### RECORDS PROVIDED ###

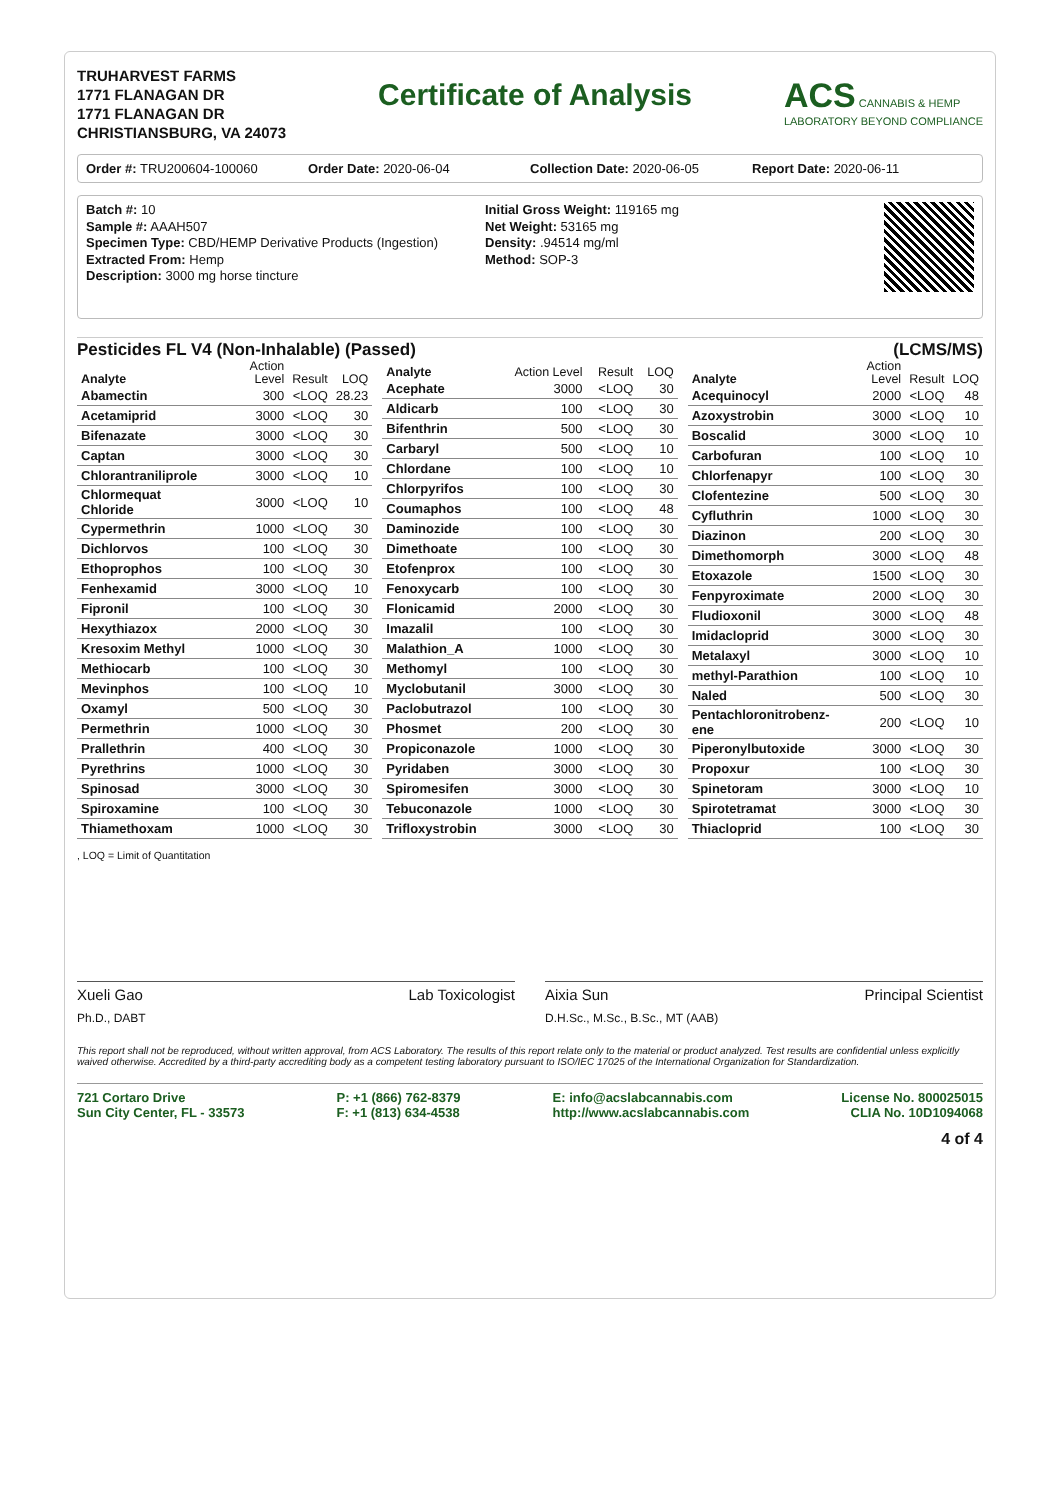TRUHARVEST FARMS
1771 FLANAGAN DR
1771 FLANAGAN DR
CHRISTIANSBURG, VA 24073
Certificate of Analysis ACS CANNABIS & HEMP
LABORATORY BEYOND COMPLIANCE
Order #: TRU200604-100060 Order Date: 2020-06-04 Collection Date: 2020-06-05 Report Date: 2020-06-11
Batch #: 10
Sample #: AAAH507
Specimen Type: CBD/HEMP Derivative Products (Ingestion)
Extracted From: Hemp
Description: 3000 mg horse tincture
Initial Gross Weight: 119165 mg
Net Weight: 53165 mg
Density: .94514 mg/ml
Method: SOP-3
Pesticides FL V4 (Non-Inhalable) (Passed) (LCMS/MS)
| Analyte | Action Level | Result | LOQ |
| --- | --- | --- | --- |
| Abamectin | 300 | <LOQ | 28.23 |
| Acetamiprid | 3000 | <LOQ | 30 |
| Bifenazate | 3000 | <LOQ | 30 |
| Captan | 3000 | <LOQ | 30 |
| Chlorantraniliprole | 3000 | <LOQ | 10 |
| Chlormequat Chloride | 3000 | <LOQ | 10 |
| Cypermethrin | 1000 | <LOQ | 30 |
| Dichlorvos | 100 | <LOQ | 30 |
| Ethoprophos | 100 | <LOQ | 30 |
| Fenhexamid | 3000 | <LOQ | 10 |
| Fipronil | 100 | <LOQ | 30 |
| Hexythiazox | 2000 | <LOQ | 30 |
| Kresoxim Methyl | 1000 | <LOQ | 30 |
| Methiocarb | 100 | <LOQ | 30 |
| Mevinphos | 100 | <LOQ | 10 |
| Oxamyl | 500 | <LOQ | 30 |
| Permethrin | 1000 | <LOQ | 30 |
| Prallethrin | 400 | <LOQ | 30 |
| Pyrethrins | 1000 | <LOQ | 30 |
| Spinosad | 3000 | <LOQ | 30 |
| Spiroxamine | 100 | <LOQ | 30 |
| Thiamethoxam | 1000 | <LOQ | 30 |
| Analyte | Action Level | Result | LOQ |
| --- | --- | --- | --- |
| Acephate | 3000 | <LOQ | 30 |
| Aldicarb | 100 | <LOQ | 30 |
| Bifenthrin | 500 | <LOQ | 30 |
| Carbaryl | 500 | <LOQ | 10 |
| Chlordane | 100 | <LOQ | 10 |
| Chlorpyrifos | 100 | <LOQ | 30 |
| Coumaphos | 100 | <LOQ | 48 |
| Daminozide | 100 | <LOQ | 30 |
| Dimethoate | 100 | <LOQ | 30 |
| Etofenprox | 100 | <LOQ | 30 |
| Fenoxycarb | 100 | <LOQ | 30 |
| Flonicamid | 2000 | <LOQ | 30 |
| Imazalil | 100 | <LOQ | 30 |
| Malathion_A | 1000 | <LOQ | 30 |
| Methomyl | 100 | <LOQ | 30 |
| Myclobutanil | 3000 | <LOQ | 30 |
| Paclobutrazol | 100 | <LOQ | 30 |
| Phosmet | 200 | <LOQ | 30 |
| Propiconazole | 1000 | <LOQ | 30 |
| Pyridaben | 3000 | <LOQ | 30 |
| Spiromesifen | 3000 | <LOQ | 30 |
| Tebuconazole | 1000 | <LOQ | 30 |
| Trifloxystrobin | 3000 | <LOQ | 30 |
| Analyte | Action Level | Result | LOQ |
| --- | --- | --- | --- |
| Acequinocyl | 2000 | <LOQ | 48 |
| Azoxystrobin | 3000 | <LOQ | 10 |
| Boscalid | 3000 | <LOQ | 10 |
| Carbofuran | 100 | <LOQ | 10 |
| Chlorfenapyr | 100 | <LOQ | 30 |
| Clofentezine | 500 | <LOQ | 30 |
| Cyfluthrin | 1000 | <LOQ | 30 |
| Diazinon | 200 | <LOQ | 30 |
| Dimethomorph | 3000 | <LOQ | 48 |
| Etoxazole | 1500 | <LOQ | 30 |
| Fenpyroximate | 2000 | <LOQ | 30 |
| Fludioxonil | 3000 | <LOQ | 48 |
| Imidacloprid | 3000 | <LOQ | 30 |
| Metalaxyl | 3000 | <LOQ | 10 |
| methyl-Parathion | 100 | <LOQ | 10 |
| Naled | 500 | <LOQ | 30 |
| Pentachloronitrobenz-ene | 200 | <LOQ | 10 |
| Piperonylbutoxide | 3000 | <LOQ | 30 |
| Propoxur | 100 | <LOQ | 30 |
| Spinetoram | 3000 | <LOQ | 10 |
| Spirotetramat | 3000 | <LOQ | 30 |
| Thiacloprid | 100 | <LOQ | 30 |
, LOQ = Limit of Quantitation
Xueli Gao
Ph.D., DABT Lab Toxicologist
Aixia Sun
D.H.Sc., M.Sc., B.Sc., MT (AAB) Principal Scientist
This report shall not be reproduced, without written approval, from ACS Laboratory. The results of this report relate only to the material or product analyzed. Test results are confidential unless explicitly waived otherwise. Accredited by a third-party accrediting body as a competent testing laboratory pursuant to ISO/IEC 17025 of the International Organization for Standardization.
721 Cortaro Drive
Sun City Center, FL - 33573
P: +1 (866) 762-8379
F: +1 (813) 634-4538
E: info@acslabcannabis.com
http://www.acslabcannabis.com
License No. 800025015
CLIA No. 10D1094068
4 of 4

###

# TASK INSTRUCTIONS
Within the listing above, the range opens at the line with "Chlorantraniliprole | 3000 | <LOQ | 10 |" and closes at the line with "1500 | <LOQ | 30 |". Reproduce exactly the lines of that range, including both ends.

# PROBLEM SOLUTION
| Chlorantraniliprole | 3000 | <LOQ | 10 |
| Chlormequat Chloride | 3000 | <LOQ | 10 |
| Cypermethrin | 1000 | <LOQ | 30 |
| Dichlorvos | 100 | <LOQ | 30 |
| Ethoprophos | 100 | <LOQ | 30 |
| Fenhexamid | 3000 | <LOQ | 10 |
| Fipronil | 100 | <LOQ | 30 |
| Hexythiazox | 2000 | <LOQ | 30 |
| Kresoxim Methyl | 1000 | <LOQ | 30 |
| Methiocarb | 100 | <LOQ | 30 |
| Mevinphos | 100 | <LOQ | 10 |
| Oxamyl | 500 | <LOQ | 30 |
| Permethrin | 1000 | <LOQ | 30 |
| Prallethrin | 400 | <LOQ | 30 |
| Pyrethrins | 1000 | <LOQ | 30 |
| Spinosad | 3000 | <LOQ | 30 |
| Spiroxamine | 100 | <LOQ | 30 |
| Thiamethoxam | 1000 | <LOQ | 30 |
| Analyte | Action Level | Result | LOQ |
| --- | --- | --- | --- |
| Acephate | 3000 | <LOQ | 30 |
| Aldicarb | 100 | <LOQ | 30 |
| Bifenthrin | 500 | <LOQ | 30 |
| Carbaryl | 500 | <LOQ | 10 |
| Chlordane | 100 | <LOQ | 10 |
| Chlorpyrifos | 100 | <LOQ | 30 |
| Coumaphos | 100 | <LOQ | 48 |
| Daminozide | 100 | <LOQ | 30 |
| Dimethoate | 100 | <LOQ | 30 |
| Etofenprox | 100 | <LOQ | 30 |
| Fenoxycarb | 100 | <LOQ | 30 |
| Flonicamid | 2000 | <LOQ | 30 |
| Imazalil | 100 | <LOQ | 30 |
| Malathion_A | 1000 | <LOQ | 30 |
| Methomyl | 100 | <LOQ | 30 |
| Myclobutanil | 3000 | <LOQ | 30 |
| Paclobutrazol | 100 | <LOQ | 30 |
| Phosmet | 200 | <LOQ | 30 |
| Propiconazole | 1000 | <LOQ | 30 |
| Pyridaben | 3000 | <LOQ | 30 |
| Spiromesifen | 3000 | <LOQ | 30 |
| Tebuconazole | 1000 | <LOQ | 30 |
| Trifloxystrobin | 3000 | <LOQ | 30 |
| Analyte | Action Level | Result | LOQ |
| --- | --- | --- | --- |
| Acequinocyl | 2000 | <LOQ | 48 |
| Azoxystrobin | 3000 | <LOQ | 10 |
| Boscalid | 3000 | <LOQ | 10 |
| Carbofuran | 100 | <LOQ | 10 |
| Chlorfenapyr | 100 | <LOQ | 30 |
| Clofentezine | 500 | <LOQ | 30 |
| Cyfluthrin | 1000 | <LOQ | 30 |
| Diazinon | 200 | <LOQ | 30 |
| Dimethomorph | 3000 | <LOQ | 48 |
| Etoxazole | 1500 | <LOQ | 30 |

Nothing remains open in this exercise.